Salvator Mundi went for $450m. But you can have the real thing for free

Nov 17, 2017 by

by Giles Fraser, Guardian:

The Christianity of Salvator Mundi is designed specifically for all us shits. And the good news is that it doesn’t cost $450m to find it. You only have to ask. And it only ever comes for free.

A painting by Leonardo da Vinci, circa early 1500s, has just been sold for $450m. That makes it the most expensive painting ever. It is called Salvator Mundi, and depicts Christ, hand raised as if about to give a priestly blessing. He is the saviour of the world, says Leonardo. It was probably only a few years after Leonardo finished this great work that, on the other side of the Alps, a German monk would come up with an idea about this act of salvation that would totally transform the intellectual landscape of Europe.

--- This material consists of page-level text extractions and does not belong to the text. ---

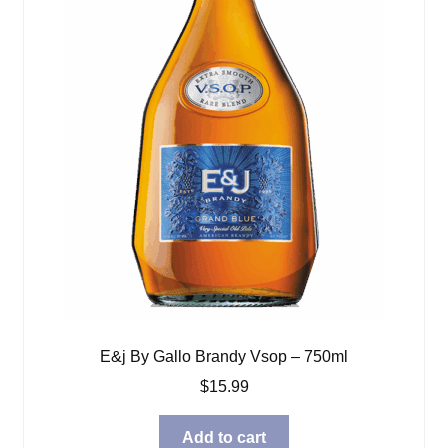
E&j By Gallo Brandy Vsop – 750ml
$
15.99
Add to cart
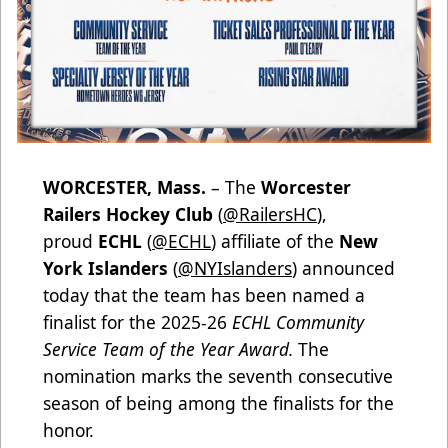
WORCESTER, Mass.
– The
Worcester
Railers Hockey Club
(
@RailersHC
),
proud
ECHL
(
@ECHL
) affiliate of the
New
York Islanders
(
@NYIslanders
) announced
today that the team has been named a
finalist for the 2025-26
ECHL Community
Service Team of the Year Award.
The
nomination marks the seventh consecutive
season of being among the finalists for the
honor.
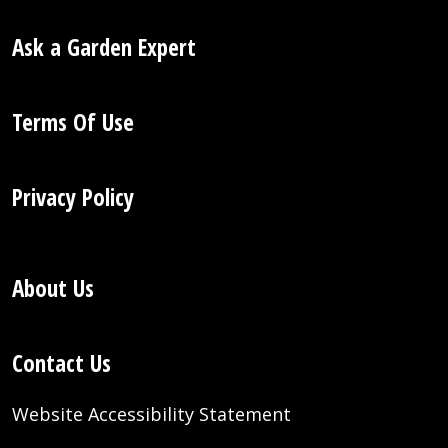
Ask a Garden Expert
Terms Of Use
Privacy Policy
About Us
Contact Us
Website Accessibility Statement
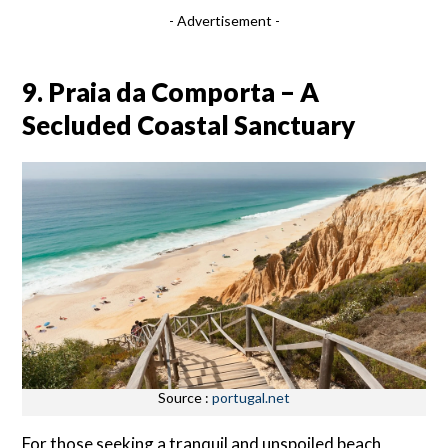
- Advertisement -
9. Praia da Comporta – A
Secluded Coastal Sanctuary
Source :
portugal.net
For those seeking a tranquil and unspoiled beach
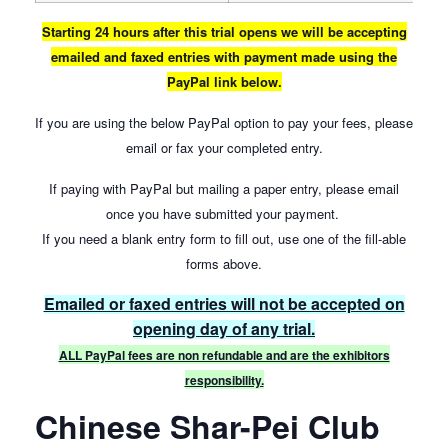
Starting 24 hours after this trial opens we will be accepting
emailed and faxed entries with payment made using the
PayPal link below.
If you are using the below PayPal option to pay your fees, please
email or fax your completed entry.
If paying with PayPal but mailing a paper entry, please email
once you have submitted your payment.
If you need a blank entry form to fill out, use one of the fill-able
forms above.
Emailed or faxed entries will not be accepted on
opening day of any trial.
ALL PayPal fees are non refundable and are the exhibitors
responsibility.
Chinese Shar-Pei Club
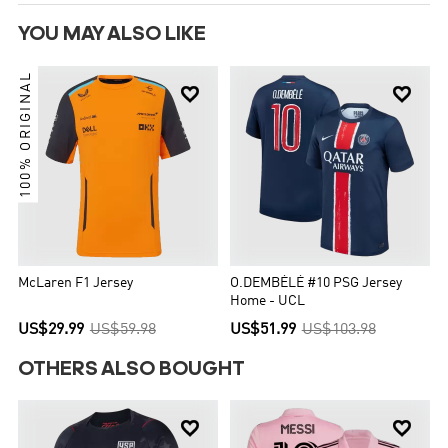
YOU MAY ALSO LIKE
100% ORIGINAL


McLaren F1 Jersey
O.DEMBÉLÉ #10 PSG Jersey
Home - UCL
US$29.99
US$59.98
US$51.99
US$103.98
OTHERS ALSO BOUGHT


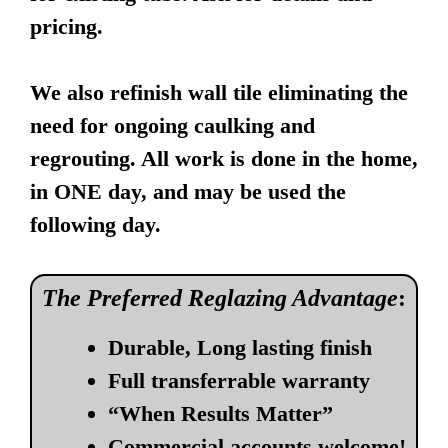
pricing.
We also refinish wall tile eliminating the
need for ongoing caulking and
regrouting. All work is done in the home,
in ONE day, and may be used the
following day.
The Preferred Reglazing Advantage
:
Durable, Long lasting finish
Full transferrable warranty
“When Results Matter”
Commercial accounts welcome!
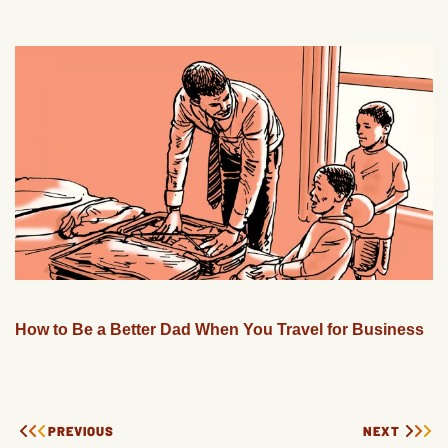
How to Be a Better Dad When You Travel for Business
PREVIOUS
NEXT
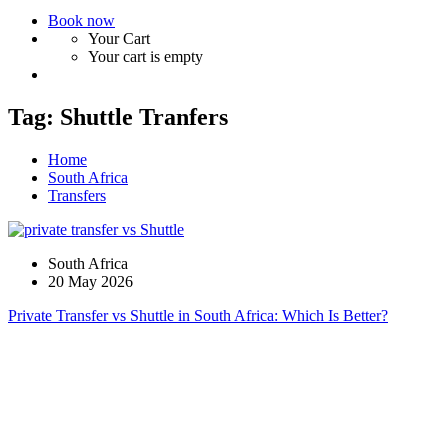
Book now
Your Cart
Your cart is empty
Tag:
Shuttle Tranfers
Home
South Africa
Transfers
South Africa
20 May 2026
Private Transfer vs Shuttle in South Africa: Which Is Better?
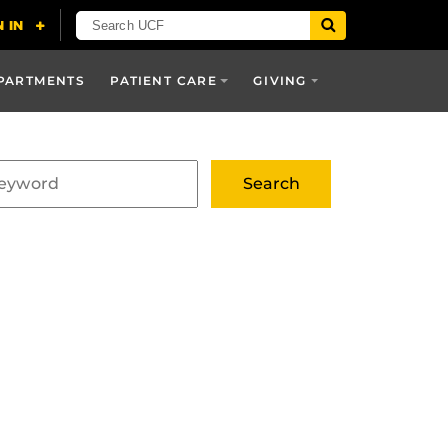
PARTMENTS
PATIENT CARE
GIVING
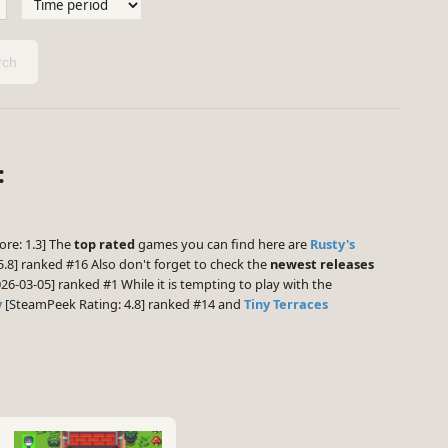
ch
:
ore: 1.3] The
top rated
games you can find here are
Rusty's
.8] ranked #16 Also don't forget to check the
newest releases
26-03-05] ranked #1 While it is tempting to play with the
y
[SteamPeek Rating: 4.8] ranked #14 and
Tiny Terraces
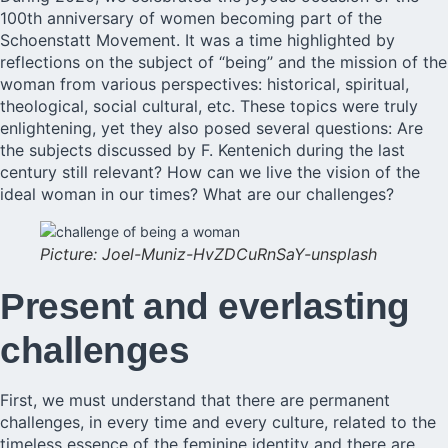
100th anniversary of women becoming part of the
Schoenstatt Movement. It was a time highlighted by
reflections on the subject of “being’’ and the mission of the
woman from various perspectives: historical, spiritual,
theological, social cultural, etc. These topics were truly
enlightening, yet they also posed several questions: Are
the subjects discussed by F. Kentenich during the last
century still relevant? How can we live the vision of the
ideal woman in our times? What are our challenges?
Picture: Joel-Muniz-HvZDCuRnSaY-unsplash
Present and everlasting
challenges
First, we must understand that there are permanent
challenges, in every time and every culture, related to the
timeless essence of the feminine identity and there are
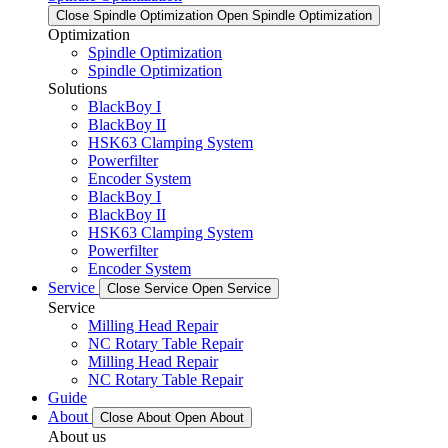
Close Spindle Optimization
Open Spindle Optimization
Optimization
Spindle Optimization
Spindle Optimization
Solutions
BlackBoy I
BlackBoy II
HSK63 Clamping System
Powerfilter
Encoder System
BlackBoy I
BlackBoy II
HSK63 Clamping System
Powerfilter
Encoder System
Service
Close Service
Open Service
Service
Milling Head Repair
NC Rotary Table Repair
Milling Head Repair
NC Rotary Table Repair
Guide
About
Close About
Open About
About us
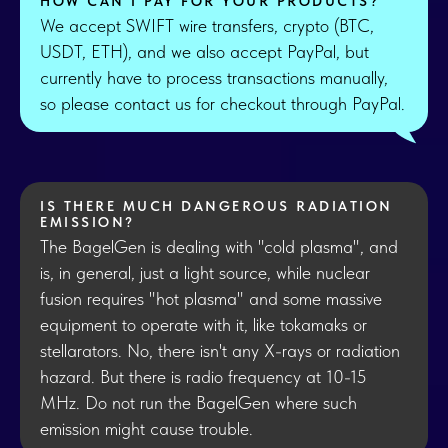
HOW CAN I PAY FOR YOUR PRODUCTS?
We accept SWIFT wire transfers, crypto (BTC,
USDT, ETH), and we also accept PayPal, but
currently have to process transactions manually,
so please contact us for checkout through PayPal.
IS THERE MUCH DANGEROUS RADIATION
EMISSION?
The BagelGen is dealing with "cold plasma", and
is, in general, just a light source, while nuclear
fusion requires "hot plasma" and some massive
equipment to operate with it, like tokamaks or
stellarators. No, there isn't any X-rays or radiation
hazard. But there is radio frequency at 10-15
MHz. Do not run the BagelGen where such
emission might cause trouble.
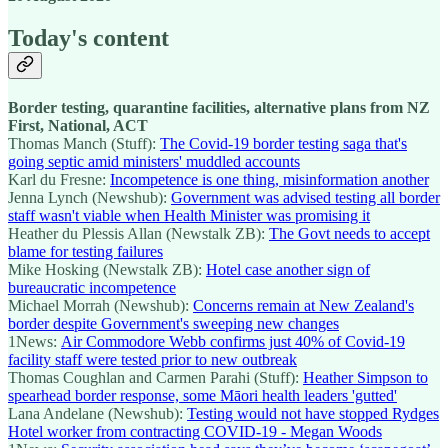
Today's content
Border testing, quarantine facilities, alternative plans from NZ
First, National, ACT
Thomas Manch (Stuff):
The Covid-19 border testing saga that's
going septic amid ministers' muddled accounts
Karl du Fresne:
Incompetence is one thing, misinformation another
Jenna Lynch (Newshub):
Government was advised testing all border
staff wasn't viable when Health Minister was promising it
Heather du Plessis Allan (Newstalk ZB):
The Govt needs to accept
blame for testing failures
Mike Hosking (Newstalk ZB):
Hotel case another sign of
bureaucratic incompetence
Michael Morrah (Newshub):
Concerns remain at New Zealand's
border despite Government's sweeping new changes
1News:
Air Commodore Webb confirms just 40% of Covid-19
facility staff were tested prior to new outbreak
Thomas Coughlan and Carmen Parahi (Stuff):
Heather Simpson to
spearhead border response, some Māori health leaders 'gutted'
Lana Andelane (Newshub):
Testing would not have stopped Rydges
Hotel worker from contracting COVID-19 - Megan Woods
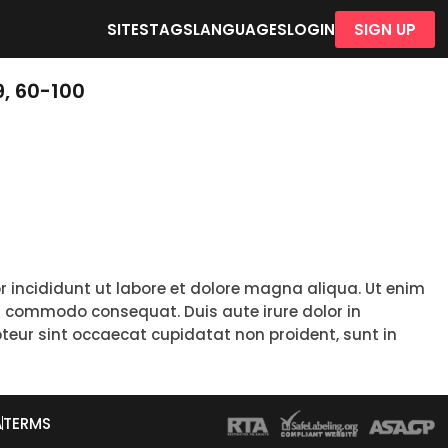
SITES
TAGS
LANGUAGES
LOGIN
SIGN UP
, 60-100
r incididunt ut labore et dolore magna aliqua. Ut enim
ea commodo consequat. Duis aute irure dolor in
epteur sint occaecat cupidatat non proident, sunt in
A
TERMS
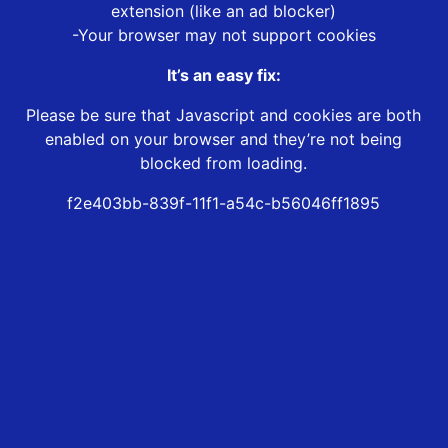
extension (like an ad blocker)
-Your browser may not support cookies
It’s an easy fix:
Please be sure that Javascript and cookies are both
enabled on your browser and they’re not being
blocked from loading.
f2e403bb-839f-11f1-a54c-b56046ff1895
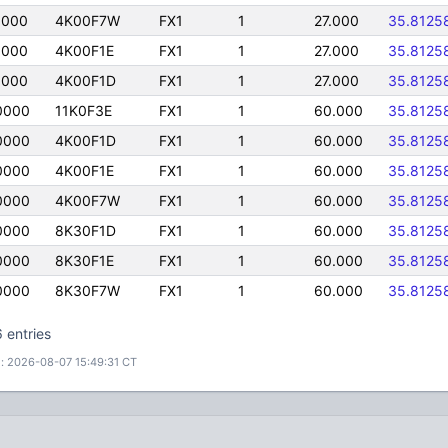
0000
4K00F7W
FX1
1
27.000
35.8125
0000
4K00F1E
FX1
1
27.000
35.8125
0000
4K00F1D
FX1
1
27.000
35.8125
0000
11K0F3E
FX1
1
60.000
35.8125
0000
4K00F1D
FX1
1
60.000
35.8125
0000
4K00F1E
FX1
1
60.000
35.8125
0000
4K00F7W
FX1
1
60.000
35.8125
0000
8K30F1D
FX1
1
60.000
35.8125
0000
8K30F1E
FX1
1
60.000
35.8125
0000
8K30F7W
FX1
1
60.000
35.8125
 entries
: 2026-08-07 15:49:31 CT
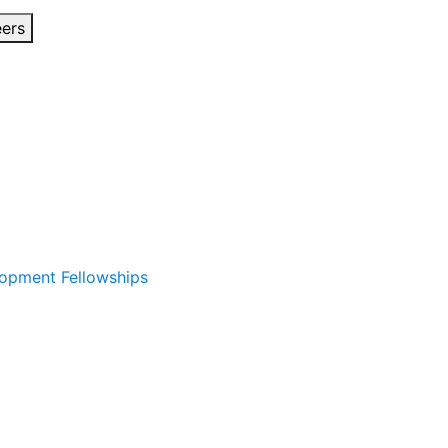
eers
lopment Fellowships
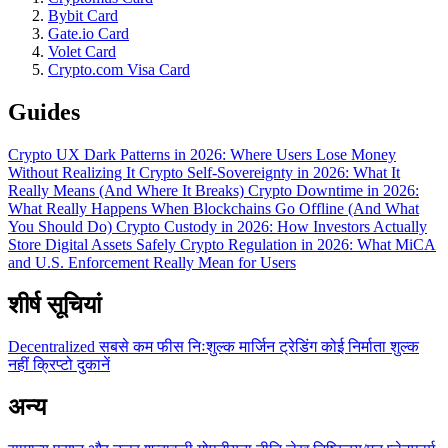
Bybit Card
Gate.io Card
Volet Card
Crypto.com Visa Card
Guides
Crypto UX Dark Patterns in 2026: Where Users Lose Money
Without Realizing It
Crypto Self-Sovereignty in 2026: What It
Really Means (And Where It Breaks)
Crypto Downtime in 2026:
What Really Happens When Blockchains Go Offline (And What
You Should Do)
Crypto Custody in 2026: How Investors Actually
Store Digital Assets Safely
Crypto Regulation in 2026: What MiCA
and U.S. Enforcement Really Mean for Users
शीर्ष सूचियां
Decentralized
सबसे कम फीस
निःशुल्क
मार्जिन ट्रेडिंग
कोई निर्माता शुल्क
नहीं
क्रिप्टो दुकानें
अन्य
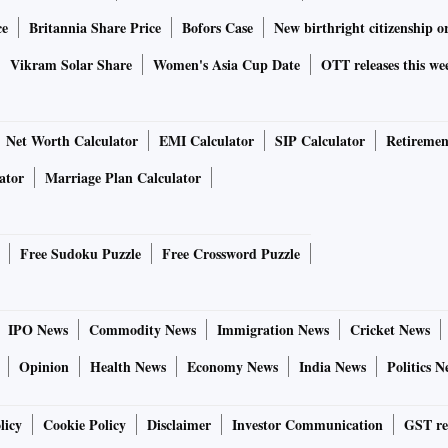
ce
Britannia Share Price
Bofors Case
New birthright citizenship o
Vikram Solar Share
Women's Asia Cup Date
OTT releases this we
Net Worth Calculator
EMI Calculator
SIP Calculator
Retiremen
ator
Marriage Plan Calculator
Free Sudoku Puzzle
Free Crossword Puzzle
IPO News
Commodity News
Immigration News
Cricket News
Opinion
Health News
Economy News
India News
Politics N
licy
Cookie Policy
Disclaimer
Investor Communication
GST re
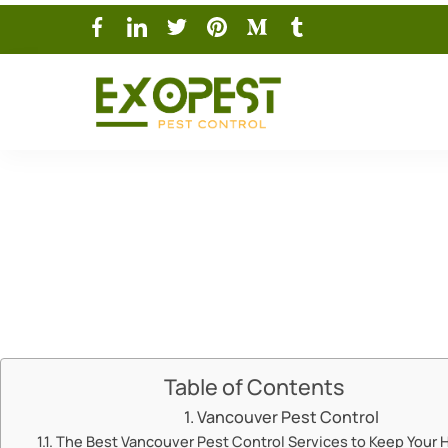
Vanc
Table of Contents
Vancouver Pest Control
The Best Vancouver Pest Control Services to Keep Your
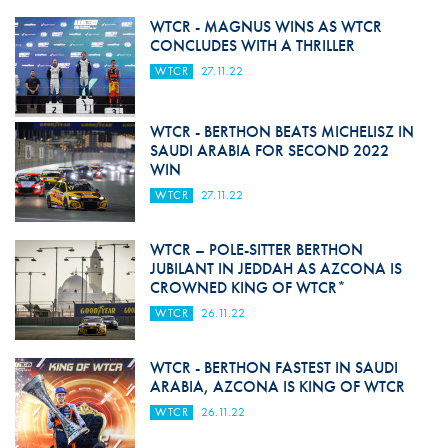
WTCR - MAGNUS WINS AS WTCR
CONCLUDES WITH A THRILLER
WTCR
27.11.22
WTCR - BERTHON BEATS MICHELISZ IN
SAUDI ARABIA FOR SECOND 2022
WIN
WTCR
27.11.22
WTCR – POLE-SITTER BERTHON
JUBILANT IN JEDDAH AS AZCONA IS
CROWNED KING OF WTCR*
WTCR
26.11.22
WTCR - BERTHON FASTEST IN SAUDI
ARABIA, AZCONA IS KING OF WTCR
WTCR
26.11.22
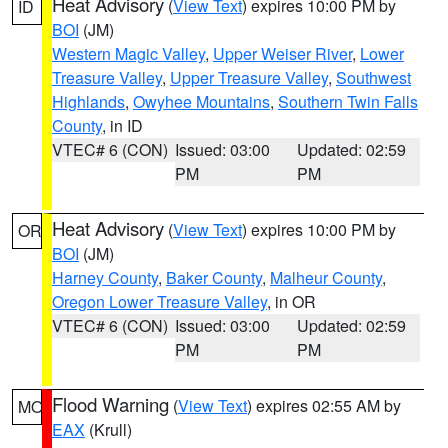
Heat Advisory
(
View Text
) expires 10:00 PM by
ID
BOI
(JM)
Western Magic Valley
,
Upper Weiser River
,
Lower
Treasure Valley
,
Upper Treasure Valley
,
Southwest
Highlands
,
Owyhee Mountains
,
Southern Twin Falls
County
, in ID
VTEC# 6 (CON)
Issued: 03:00
Updated: 02:59
PM
PM
Heat Advisory
(
View Text
) expires 10:00 PM by
OR
BOI
(JM)
Harney County
,
Baker County
,
Malheur County
,
Oregon Lower Treasure Valley
, in OR
VTEC# 6 (CON)
Issued: 03:00
Updated: 02:59
PM
PM
Flood Warning
(
View Text
) expires 02:55 AM by
MO
EAX
(Krull)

Generally, the beginning of the Reformation is regarded as being marked by Martin Luther’s posting on the door of All Saints’ Church, Wittenberg, a long list of demands to the Roman church on the subject of its financial corruption. But Luther’s key intellectual breakthrough had occurred several years before. Living as a monk, Luther wrestled with the thought that, despite his rigorous standard of living, nothing he was capable of as a human being would ever be good enough for God. And that, if God was entirely just – that is, if God judged us according to our merits – then all of us are in deep trouble. Hamlet makes the same point in a conversation with Polonius: if you treat everyone as they deserve, “who shall ’scape whipping?”